Please copy word for word everything in the Le Mans racing article from "The winning Ferrari 499P" down to "entries, Peugeot and Porsche.".

■ Quoted passage
⁂

The future of sports car racing worldwide is looking healthy, particularly after last weekend’s centennial celebration of the 24 Hours of Le Mans. While IMSA’s WeatherTech SportsCar Championship began its LMDh (GTP) era successfully during the 61st Rolex 24 at Daytona last January, the World Endurance Championship (WEC) began its Hypercar racing a year ago.
It’s taken a while for the latter’s numbers to increase to the point where Hypercars have become a true category, as manufacturing a new style of race car takes time and development, whether virtual or in real time on a real track. Hypothetically, most programs require, at minimum 18 months gestation before they arrive on a grid, so it’s really no surprise that there were three manufacturers for Hypercar’s first 2022 go and six participating in this year’s near-summer twice-around-the-clock classic.
After winning this race five consecutive years, Toyota failed to earn its sixth straight in 2023 because they just couldn’t keep up with the Ferrari 499P Hypercar that appeared first the first time earlier this year. Apparently the Ferrari AF Corse team did their homework and had a bullet-proof prototype race car that could handle itself well through 24 hours of rain, heat, bright and dark skies.Survival is the key to 24-hour racing and Ferrari showed they’d done their homework.
The winning Ferrari 499P made its competitive debut during the FIA’s WEC season starter, the 1000 Miles of Sebring, held a day before IMSA’s second race of its season, the Mobil 1 12 Hours of Sebring, a contest that completes the tour’s 36 hours of Florida. The 499P qualified on pole and finished third, which should have struck fear into the hearts of Toyota, Glickenhaus (the two initial Hypercar entrants), Cadillac, Peugeot and Porsche. As it was, Toyota finished second, less than two minutes shy of the winning Ferrari, followed by the two Cadillacs of Chip Ganassi Racing, the second Ferrari, the two Glickenhaus entries, Peugeot and Porsche.
This year’s race featured three categories and two of them are being obsoleted by the Federation Internationale de l’Automobile (FIA) and the Automobile Club de l’Ouest (ACO) in 2024. Next year there won’t be an LMP2 spec prototype class; next year there won’t be an LMGTE Am manufacturer-based class for sports cars. So for those two it was put up or shut up time when the race began Saturday afternoon at 4PM.
The Hypercar class features hybrid vehicles, much as Formula One and IMSA’s LMDh/GTP class do. These are battery/power unit vehicles that continue to use fossil fuels in their power units, even as battery power runs the motors that are power adders.
But the ACO that manages and promotes Le Mans is extremely interested in having a race with zero emissions, in particular using hydrogen power for the future of the sport. It believes fossil fuels must be phased out of public and motorsports uses in favor of hydrogen. There are, after all, some hydrogen cars on the streets of both European and American cities these days. BMW started their hydrogen programs more than 10 years ago with a 7-series sedan; Toyota’s been leasing and selling its Mirai hydrogen-powered sedan-like vehicle for several years and redrew its body lines in time for the 2022 selling season.

⁂

■ Records supplied
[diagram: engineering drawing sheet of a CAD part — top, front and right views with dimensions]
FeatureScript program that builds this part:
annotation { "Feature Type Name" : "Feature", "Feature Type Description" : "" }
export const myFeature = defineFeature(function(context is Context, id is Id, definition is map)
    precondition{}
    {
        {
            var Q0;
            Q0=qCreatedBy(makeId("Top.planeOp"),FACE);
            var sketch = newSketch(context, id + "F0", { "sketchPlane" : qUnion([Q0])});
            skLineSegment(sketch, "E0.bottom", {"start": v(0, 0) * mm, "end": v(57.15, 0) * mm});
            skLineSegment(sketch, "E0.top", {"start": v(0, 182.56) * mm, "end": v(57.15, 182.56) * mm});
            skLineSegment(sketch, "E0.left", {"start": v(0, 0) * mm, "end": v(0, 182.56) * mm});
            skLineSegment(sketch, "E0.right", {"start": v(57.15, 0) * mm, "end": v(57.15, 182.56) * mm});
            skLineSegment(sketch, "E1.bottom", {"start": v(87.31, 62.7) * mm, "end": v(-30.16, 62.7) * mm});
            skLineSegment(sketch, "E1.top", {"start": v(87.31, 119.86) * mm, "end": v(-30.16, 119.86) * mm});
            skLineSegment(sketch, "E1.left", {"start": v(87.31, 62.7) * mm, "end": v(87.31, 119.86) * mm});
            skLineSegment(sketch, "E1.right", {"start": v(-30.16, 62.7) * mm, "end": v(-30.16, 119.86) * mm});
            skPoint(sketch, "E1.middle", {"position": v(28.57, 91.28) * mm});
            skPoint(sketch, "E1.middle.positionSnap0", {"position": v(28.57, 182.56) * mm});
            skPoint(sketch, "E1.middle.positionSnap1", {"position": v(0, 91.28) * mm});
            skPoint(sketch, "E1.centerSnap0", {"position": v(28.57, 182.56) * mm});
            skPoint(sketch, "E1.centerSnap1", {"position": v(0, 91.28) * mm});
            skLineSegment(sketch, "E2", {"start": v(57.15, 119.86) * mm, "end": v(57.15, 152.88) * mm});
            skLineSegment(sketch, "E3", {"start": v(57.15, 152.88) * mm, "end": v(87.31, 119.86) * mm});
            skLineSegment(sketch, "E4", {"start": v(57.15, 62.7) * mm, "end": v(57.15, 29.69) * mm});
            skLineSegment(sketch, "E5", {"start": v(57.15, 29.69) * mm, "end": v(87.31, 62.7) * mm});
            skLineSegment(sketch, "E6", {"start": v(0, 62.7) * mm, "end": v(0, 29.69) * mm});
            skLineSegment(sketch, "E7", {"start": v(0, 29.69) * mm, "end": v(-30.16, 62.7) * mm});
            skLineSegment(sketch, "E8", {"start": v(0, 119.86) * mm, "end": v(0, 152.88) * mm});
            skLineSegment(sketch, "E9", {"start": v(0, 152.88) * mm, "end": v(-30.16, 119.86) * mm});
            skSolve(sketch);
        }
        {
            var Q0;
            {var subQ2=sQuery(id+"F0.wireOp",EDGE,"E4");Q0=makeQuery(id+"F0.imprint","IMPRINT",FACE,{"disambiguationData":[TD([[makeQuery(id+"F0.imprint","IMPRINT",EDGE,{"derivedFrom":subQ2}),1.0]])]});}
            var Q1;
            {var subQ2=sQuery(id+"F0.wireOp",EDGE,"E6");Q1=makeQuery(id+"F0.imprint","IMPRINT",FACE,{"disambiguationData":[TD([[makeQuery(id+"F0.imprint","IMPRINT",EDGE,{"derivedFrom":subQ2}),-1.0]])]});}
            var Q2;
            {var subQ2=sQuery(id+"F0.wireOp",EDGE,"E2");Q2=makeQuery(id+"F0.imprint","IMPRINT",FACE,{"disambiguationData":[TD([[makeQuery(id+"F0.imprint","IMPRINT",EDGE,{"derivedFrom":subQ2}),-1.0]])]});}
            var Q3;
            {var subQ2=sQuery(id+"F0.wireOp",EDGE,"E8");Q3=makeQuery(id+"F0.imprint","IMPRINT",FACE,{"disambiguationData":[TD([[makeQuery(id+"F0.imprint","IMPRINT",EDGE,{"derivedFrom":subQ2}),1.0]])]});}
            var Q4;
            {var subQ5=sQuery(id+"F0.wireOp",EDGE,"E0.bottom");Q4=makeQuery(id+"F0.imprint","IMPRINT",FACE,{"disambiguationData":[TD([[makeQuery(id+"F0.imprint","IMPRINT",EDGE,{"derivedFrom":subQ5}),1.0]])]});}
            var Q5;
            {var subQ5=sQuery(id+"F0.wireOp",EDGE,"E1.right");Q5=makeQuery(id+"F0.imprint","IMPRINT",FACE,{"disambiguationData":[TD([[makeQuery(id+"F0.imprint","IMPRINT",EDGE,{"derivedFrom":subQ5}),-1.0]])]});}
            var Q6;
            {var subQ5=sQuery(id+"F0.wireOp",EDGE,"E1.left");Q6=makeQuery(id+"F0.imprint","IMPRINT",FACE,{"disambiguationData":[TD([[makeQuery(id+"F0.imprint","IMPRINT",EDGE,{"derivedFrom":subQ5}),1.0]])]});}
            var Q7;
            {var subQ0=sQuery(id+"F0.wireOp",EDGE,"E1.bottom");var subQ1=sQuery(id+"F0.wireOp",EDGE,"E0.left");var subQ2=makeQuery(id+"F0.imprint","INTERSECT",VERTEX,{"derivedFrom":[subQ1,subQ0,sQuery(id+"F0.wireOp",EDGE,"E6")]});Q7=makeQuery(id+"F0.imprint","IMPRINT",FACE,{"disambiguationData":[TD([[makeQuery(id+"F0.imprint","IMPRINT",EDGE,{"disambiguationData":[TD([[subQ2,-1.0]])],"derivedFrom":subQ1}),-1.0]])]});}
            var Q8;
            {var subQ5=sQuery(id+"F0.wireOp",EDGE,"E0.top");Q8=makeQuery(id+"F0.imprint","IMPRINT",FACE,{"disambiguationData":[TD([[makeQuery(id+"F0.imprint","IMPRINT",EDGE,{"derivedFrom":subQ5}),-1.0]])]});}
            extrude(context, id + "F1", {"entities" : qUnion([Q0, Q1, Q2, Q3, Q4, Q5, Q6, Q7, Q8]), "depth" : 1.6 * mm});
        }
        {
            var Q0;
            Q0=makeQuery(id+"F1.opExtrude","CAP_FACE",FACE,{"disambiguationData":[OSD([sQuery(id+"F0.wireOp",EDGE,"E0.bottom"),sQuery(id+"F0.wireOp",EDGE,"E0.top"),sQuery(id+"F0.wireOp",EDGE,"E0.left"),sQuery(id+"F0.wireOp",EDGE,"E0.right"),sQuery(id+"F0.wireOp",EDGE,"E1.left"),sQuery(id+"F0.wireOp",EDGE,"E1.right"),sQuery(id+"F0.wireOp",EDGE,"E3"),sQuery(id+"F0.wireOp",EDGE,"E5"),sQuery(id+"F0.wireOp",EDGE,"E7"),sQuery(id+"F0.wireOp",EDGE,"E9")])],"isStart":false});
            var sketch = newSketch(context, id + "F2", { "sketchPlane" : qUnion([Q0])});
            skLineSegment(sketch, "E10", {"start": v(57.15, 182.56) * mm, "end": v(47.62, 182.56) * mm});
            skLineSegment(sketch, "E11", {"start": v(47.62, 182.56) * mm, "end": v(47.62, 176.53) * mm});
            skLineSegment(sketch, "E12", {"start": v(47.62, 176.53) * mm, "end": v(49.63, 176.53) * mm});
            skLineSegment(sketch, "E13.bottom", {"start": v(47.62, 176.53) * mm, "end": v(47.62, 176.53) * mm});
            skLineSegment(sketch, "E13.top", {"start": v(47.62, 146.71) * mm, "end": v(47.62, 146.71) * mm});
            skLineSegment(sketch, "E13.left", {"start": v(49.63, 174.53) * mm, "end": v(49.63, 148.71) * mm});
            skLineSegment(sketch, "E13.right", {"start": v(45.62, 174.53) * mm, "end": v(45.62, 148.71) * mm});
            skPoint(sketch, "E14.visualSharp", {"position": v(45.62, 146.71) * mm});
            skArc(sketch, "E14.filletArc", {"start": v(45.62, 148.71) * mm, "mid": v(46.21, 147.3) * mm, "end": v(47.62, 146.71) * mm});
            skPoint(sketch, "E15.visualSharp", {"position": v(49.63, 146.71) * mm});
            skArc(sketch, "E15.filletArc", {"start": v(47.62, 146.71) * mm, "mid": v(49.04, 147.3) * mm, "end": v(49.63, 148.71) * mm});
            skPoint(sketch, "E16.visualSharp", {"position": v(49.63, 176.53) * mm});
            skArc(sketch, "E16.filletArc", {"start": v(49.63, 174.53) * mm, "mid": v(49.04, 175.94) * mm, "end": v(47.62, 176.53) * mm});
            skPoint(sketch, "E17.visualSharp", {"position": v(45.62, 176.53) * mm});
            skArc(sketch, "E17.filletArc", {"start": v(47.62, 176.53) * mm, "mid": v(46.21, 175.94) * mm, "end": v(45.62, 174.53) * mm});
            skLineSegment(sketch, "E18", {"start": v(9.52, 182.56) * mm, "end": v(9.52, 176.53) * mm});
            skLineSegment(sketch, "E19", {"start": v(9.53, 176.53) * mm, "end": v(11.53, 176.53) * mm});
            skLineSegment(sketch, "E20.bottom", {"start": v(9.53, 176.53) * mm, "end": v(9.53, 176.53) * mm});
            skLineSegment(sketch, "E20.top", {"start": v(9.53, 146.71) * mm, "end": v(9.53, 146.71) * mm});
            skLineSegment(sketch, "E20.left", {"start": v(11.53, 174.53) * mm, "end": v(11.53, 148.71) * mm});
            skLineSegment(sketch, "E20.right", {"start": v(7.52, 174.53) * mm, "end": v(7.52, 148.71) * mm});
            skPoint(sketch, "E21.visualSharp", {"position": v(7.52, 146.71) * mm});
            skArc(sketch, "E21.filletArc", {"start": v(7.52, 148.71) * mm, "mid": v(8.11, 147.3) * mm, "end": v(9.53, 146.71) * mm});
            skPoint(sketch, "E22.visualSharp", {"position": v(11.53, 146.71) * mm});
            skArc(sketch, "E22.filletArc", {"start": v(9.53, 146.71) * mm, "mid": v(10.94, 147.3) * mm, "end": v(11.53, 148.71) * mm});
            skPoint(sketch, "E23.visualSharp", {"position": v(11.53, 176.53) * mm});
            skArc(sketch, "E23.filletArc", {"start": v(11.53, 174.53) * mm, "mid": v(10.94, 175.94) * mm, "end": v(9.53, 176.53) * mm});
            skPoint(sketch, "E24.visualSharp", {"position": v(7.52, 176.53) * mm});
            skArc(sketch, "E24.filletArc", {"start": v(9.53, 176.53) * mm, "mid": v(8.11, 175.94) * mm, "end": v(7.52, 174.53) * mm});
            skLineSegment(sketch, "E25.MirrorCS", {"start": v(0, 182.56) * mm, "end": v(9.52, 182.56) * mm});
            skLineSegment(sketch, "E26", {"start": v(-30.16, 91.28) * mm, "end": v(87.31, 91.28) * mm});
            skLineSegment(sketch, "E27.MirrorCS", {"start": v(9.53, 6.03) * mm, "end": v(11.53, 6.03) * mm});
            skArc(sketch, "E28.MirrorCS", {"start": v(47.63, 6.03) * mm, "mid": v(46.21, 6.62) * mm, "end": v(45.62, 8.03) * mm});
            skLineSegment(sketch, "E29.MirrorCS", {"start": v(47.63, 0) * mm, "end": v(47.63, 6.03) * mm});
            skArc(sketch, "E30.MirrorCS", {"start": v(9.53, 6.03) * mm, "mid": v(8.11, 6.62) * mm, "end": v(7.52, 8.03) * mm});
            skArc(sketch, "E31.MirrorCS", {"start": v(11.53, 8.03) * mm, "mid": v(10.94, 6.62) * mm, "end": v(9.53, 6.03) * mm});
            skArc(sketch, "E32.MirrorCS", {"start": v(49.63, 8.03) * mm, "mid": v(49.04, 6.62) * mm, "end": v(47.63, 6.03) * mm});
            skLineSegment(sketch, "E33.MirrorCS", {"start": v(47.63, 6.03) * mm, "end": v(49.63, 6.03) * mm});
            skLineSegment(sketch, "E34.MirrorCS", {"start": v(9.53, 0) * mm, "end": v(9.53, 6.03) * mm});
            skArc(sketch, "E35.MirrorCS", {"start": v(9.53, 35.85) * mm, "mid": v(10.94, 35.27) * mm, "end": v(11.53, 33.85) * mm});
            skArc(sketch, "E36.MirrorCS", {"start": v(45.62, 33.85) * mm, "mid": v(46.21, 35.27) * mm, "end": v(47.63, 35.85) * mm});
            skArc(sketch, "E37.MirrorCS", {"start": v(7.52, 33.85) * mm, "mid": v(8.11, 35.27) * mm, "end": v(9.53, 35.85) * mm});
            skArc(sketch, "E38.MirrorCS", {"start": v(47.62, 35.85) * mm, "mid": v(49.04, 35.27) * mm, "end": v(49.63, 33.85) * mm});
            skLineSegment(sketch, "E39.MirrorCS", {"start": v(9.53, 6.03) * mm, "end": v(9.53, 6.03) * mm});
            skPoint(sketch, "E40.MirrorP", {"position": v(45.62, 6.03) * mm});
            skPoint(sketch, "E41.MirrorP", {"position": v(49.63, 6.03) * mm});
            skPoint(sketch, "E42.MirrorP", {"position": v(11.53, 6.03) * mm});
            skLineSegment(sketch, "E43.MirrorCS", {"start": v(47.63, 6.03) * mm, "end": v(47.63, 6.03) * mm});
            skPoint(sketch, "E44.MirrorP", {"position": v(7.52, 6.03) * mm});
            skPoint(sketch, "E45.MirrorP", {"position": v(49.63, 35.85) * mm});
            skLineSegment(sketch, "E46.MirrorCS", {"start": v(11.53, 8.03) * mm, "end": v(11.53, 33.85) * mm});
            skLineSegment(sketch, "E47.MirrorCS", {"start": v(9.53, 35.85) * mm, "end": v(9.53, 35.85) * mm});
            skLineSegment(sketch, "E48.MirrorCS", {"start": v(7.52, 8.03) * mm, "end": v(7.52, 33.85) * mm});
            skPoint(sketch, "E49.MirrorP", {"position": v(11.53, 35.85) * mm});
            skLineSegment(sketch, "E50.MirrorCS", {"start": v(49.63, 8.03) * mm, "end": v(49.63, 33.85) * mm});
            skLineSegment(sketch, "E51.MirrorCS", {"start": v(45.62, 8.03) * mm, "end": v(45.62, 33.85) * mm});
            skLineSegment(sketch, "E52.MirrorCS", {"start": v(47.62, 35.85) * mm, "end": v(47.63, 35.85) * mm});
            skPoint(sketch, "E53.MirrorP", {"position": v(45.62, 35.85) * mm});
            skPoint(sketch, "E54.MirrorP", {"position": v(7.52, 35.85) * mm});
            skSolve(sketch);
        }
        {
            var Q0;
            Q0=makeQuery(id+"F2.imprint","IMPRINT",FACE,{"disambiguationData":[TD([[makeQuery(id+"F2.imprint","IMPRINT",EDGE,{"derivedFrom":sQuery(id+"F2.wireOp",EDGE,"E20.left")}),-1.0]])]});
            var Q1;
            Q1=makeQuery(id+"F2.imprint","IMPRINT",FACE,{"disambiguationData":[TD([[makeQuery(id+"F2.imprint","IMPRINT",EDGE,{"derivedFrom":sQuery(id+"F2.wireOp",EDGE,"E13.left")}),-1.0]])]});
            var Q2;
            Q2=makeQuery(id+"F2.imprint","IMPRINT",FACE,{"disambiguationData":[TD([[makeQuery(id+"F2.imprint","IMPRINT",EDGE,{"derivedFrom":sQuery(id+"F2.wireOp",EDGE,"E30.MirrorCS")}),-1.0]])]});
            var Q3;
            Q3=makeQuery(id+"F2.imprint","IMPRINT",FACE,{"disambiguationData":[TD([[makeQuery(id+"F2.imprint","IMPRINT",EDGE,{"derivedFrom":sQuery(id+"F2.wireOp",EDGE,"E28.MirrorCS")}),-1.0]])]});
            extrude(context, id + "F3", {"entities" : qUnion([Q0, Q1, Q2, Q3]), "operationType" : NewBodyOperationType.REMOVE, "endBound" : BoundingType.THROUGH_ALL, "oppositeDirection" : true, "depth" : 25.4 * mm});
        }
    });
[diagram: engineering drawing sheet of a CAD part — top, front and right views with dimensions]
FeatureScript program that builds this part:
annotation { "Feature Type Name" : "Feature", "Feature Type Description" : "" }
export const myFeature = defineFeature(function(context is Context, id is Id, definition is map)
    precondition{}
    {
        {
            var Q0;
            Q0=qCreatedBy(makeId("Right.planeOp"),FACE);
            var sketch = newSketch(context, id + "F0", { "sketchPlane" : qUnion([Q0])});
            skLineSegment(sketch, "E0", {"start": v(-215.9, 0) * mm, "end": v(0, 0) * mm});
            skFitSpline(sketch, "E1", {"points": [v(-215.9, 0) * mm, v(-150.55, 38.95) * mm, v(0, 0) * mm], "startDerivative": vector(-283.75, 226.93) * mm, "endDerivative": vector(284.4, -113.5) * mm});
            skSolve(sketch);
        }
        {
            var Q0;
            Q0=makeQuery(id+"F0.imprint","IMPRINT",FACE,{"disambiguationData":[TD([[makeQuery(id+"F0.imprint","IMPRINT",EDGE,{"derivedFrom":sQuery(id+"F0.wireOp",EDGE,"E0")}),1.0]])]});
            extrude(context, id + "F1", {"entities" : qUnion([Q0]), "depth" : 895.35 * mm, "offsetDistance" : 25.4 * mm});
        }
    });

⁂

■ Response box
The winning Ferrari 499P made its competitive debut during the FIA’s WEC season starter, the 1000 Miles of Sebring, held a day before IMSA’s second race of its season, the Mobil 1 12 Hours of Sebring, a contest that completes the tour’s 36 hours of Florida. The 499P qualified on pole and finished third, which should have struck fear into the hearts of Toyota, Glickenhaus (the two initial Hypercar entrants), Cadillac, Peugeot and Porsche. As it was, Toyota finished second, less than two minutes shy of the winning Ferrari, followed by the two Cadillacs of Chip Ganassi Racing, the second Ferrari, the two Glickenhaus entries, Peugeot and Porsche.